I was only fourteen years old, a freshman in high school, when my mom passed away. There was no warning, no time to “prepare,” and shock was my only emotion. I have plenty of family and friends, but at this moment, I felt completely alone.
I went through all of the so-called stages of grief, in no particular order and some more than others. I met with a personal counselor for two sessions, spent many days in the school counselor’s office, and held many late-night crying sessions via phone with my close friends. Though there was no one who completely understood, I did have people who were willing to listen.
Various people informed me that I should find my own way to cope with this sudden loss. So I did just that. I read books about death, dying, and grief; this was known as “biblio-therapy.” I talked to friends, teacher, and anyone else who was willing to listen. I even spoke to my Sociology class and managed to inspire a few classmates to share their own experiences.
Though being with other people helped greatly, my best method of “dealing” was simply being alone. I needed a sanctuary, and I found it right in my own front yard. My tree, which until recently I had been unable to climb, turned into a haven. Within its branches, I became shielded from not only the weather, but also the troubles of life. I was not simply hiding from life, but letting my problems sift through the leaves like beams of sunlight. I dealt with them one at a time, at my own pace, and with no fear of ridicule.
Over the next three years, I started to become far more comfortable with my “unique” situation. I talked less and started listening more. I became a counselor for my friends, helping them with their problems and offering a shoulder to cry on. As much as I helped them, they helped me even more. They helped me realize that I could turn my negative experience into something positive. It was during this time that I decided to become a social worker or counselor, so that I could help others as they had helped me.

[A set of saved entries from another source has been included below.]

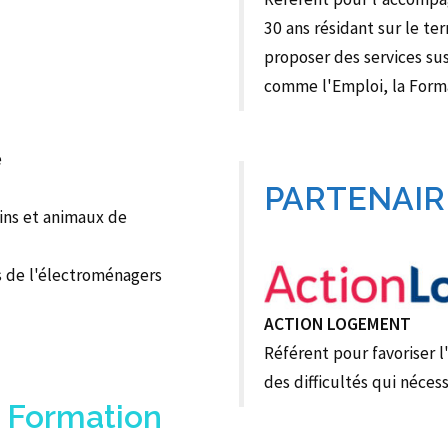
30 ans résidant sur le ter
proposer des services su
comme l'Emploi, la Form
e
PARTENAIR
ins et animaux de
s de l'électroménagers
ACTION LOGEMENT
Référent pour favoriser 
des difficultés qui néce
 Formation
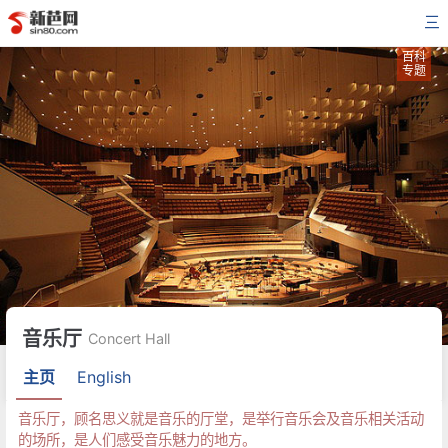
三
百科
专题
音乐厅
Concert Hall
主页
English
音乐厅，顾名思义就是音乐的厅堂，是举行音乐会及音乐相关活动
的场所，是人们感受音乐魅力的地方。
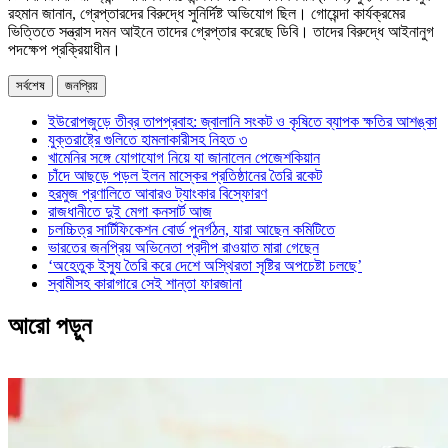
রহমান জানান, গ্রেপ্তারদের বিরুদ্ধে সুনির্দিষ্ট অভিযোগ ছিল। গোয়েন্দা কার্যক্রমের
ভিত্তিতে সন্ত্রাস দমন আইনে তাদের গ্রেপ্তার করেছে ডিবি। তাদের বিরুদ্ধে আইনানুগ
পদক্ষেপ প্রক্রিয়াধীন।
সর্বশেষ
জনপ্রিয়
ইউরোপজুড়ে তীব্র তাপপ্রবাহ: জ্বালানি সংকট ও কৃষিতে ব্যাপক ক্ষতির আশঙ্কা
যুক্তরাষ্ট্রে গুলিতে হামলাকারীসহ নিহত ৩
খামেনির সঙ্গে যোগাযোগ নিয়ে যা জানালেন পেজেশকিয়ান
চাঁদে আছড়ে পড়ল ইলন মাস্কের প্রতিষ্ঠানের তৈরি রকেট
হরমুজ প্রণালিতে আবারও ট্যাংকার বিস্ফোরণ
রাজধানীতে দুই মেগা কনসার্ট আজ
চলচ্চিত্র সার্টিফিকেশন বোর্ড পুনর্গঠন, যারা আছেন কমিটিতে
ভারতের জনপ্রিয় অভিনেতা প্রদীপ রাওয়াত মারা গেছেন
‘অহেতুক ইস্যু তৈরি করে দেশে অস্থিরতা সৃষ্টির অপচেষ্টা চলছে’
স্বামীসহ কারাগারে সেই শান্তা ফারজানা
আরো পড়ুন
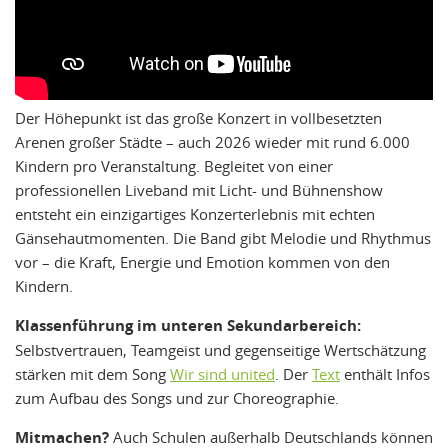
Der Höhepunkt ist das große Konzert in vollbesetzten
Arenen großer Städte – auch 2026 wieder mit rund 6.000
Kindern pro Veranstaltung. Begleitet von einer
professionellen Liveband mit Licht- und Bühnenshow
entsteht ein einzigartiges Konzerterlebnis mit echten
Gänsehautmomenten. Die Band gibt Melodie und Rhythmus
vor – die Kraft, Energie und Emotion kommen von den
Kindern.
Klassenführung im unteren Sekundarbereich:
Selbstvertrauen, Teamgeist und gegenseitige Wertschätzung
stärken mit dem Song
Wir sind united
. Der
Text
enthält Infos
zum Aufbau des Songs und zur Choreographie.
Mitmachen?
Auch Schulen außerhalb Deutschlands können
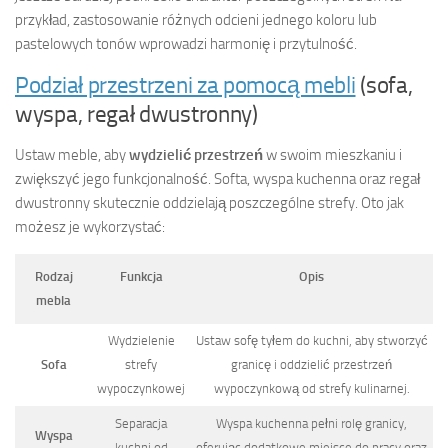
przykład, zastosowanie różnych odcieni jednego koloru lub
pastelowych tonów wprowadzi harmonię i przytulność.
Podział przestrzeni za pomocą mebli
(sofa,
wyspa, regał dwustronny)
Ustaw meble, aby
wydzielić przestrzeń
w swoim mieszkaniu i
zwiększyć jego funkcjonalność. Softa, wyspa kuchenna oraz regał
dwustronny skutecznie oddzielają poszczególne strefy. Oto jak
możesz je wykorzystać:
Rodzaj
Funkcja
Opis
mebla
Wydzielenie
Ustaw sofę tyłem do kuchni, aby stworzyć
Sofa
strefy
granicę i oddzielić przestrzeń
wypoczynkowej
wypoczynkową od strefy kulinarnej.
Separacja
Wyspa kuchenna pełni rolę granicy,
Wyspa
kuchni od
oferując dodatkowe miejsce do pracy oraz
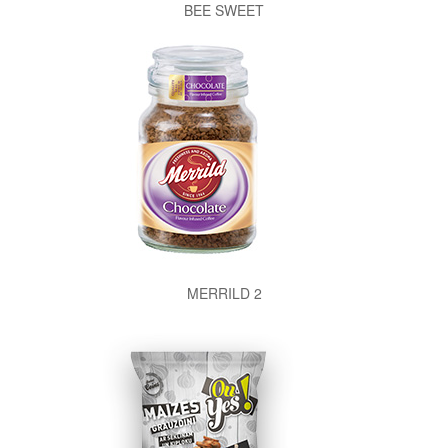
BEE SWEET
MERRILD 2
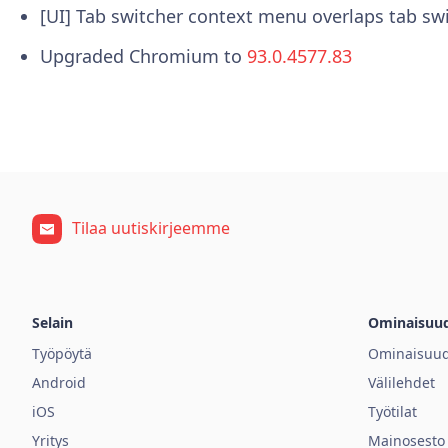
[UI] Tab switcher context menu overlaps tab sw
Upgraded Chromium to
93.0.4577.83
Tilaa uutiskirjeemme
Selain
Ominaisuu
Työpöytä
Ominaisuud
Android
Välilehdet
iOS
Työtilat
Yritys
Mainosesto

As I watch the sunset through the branches, the sky looks even more brilliant from here, more vivid somehow. As the air becomes chilled by the darkening sky, I know it is time to leave for the night. I climb down slowly, savoring the feel of the rough bark against my palms. I make my way inside and settle into my bed, staring out the window. There, I see my tree, standing tall, proud, and ready for anything. I guess you could say the same about me.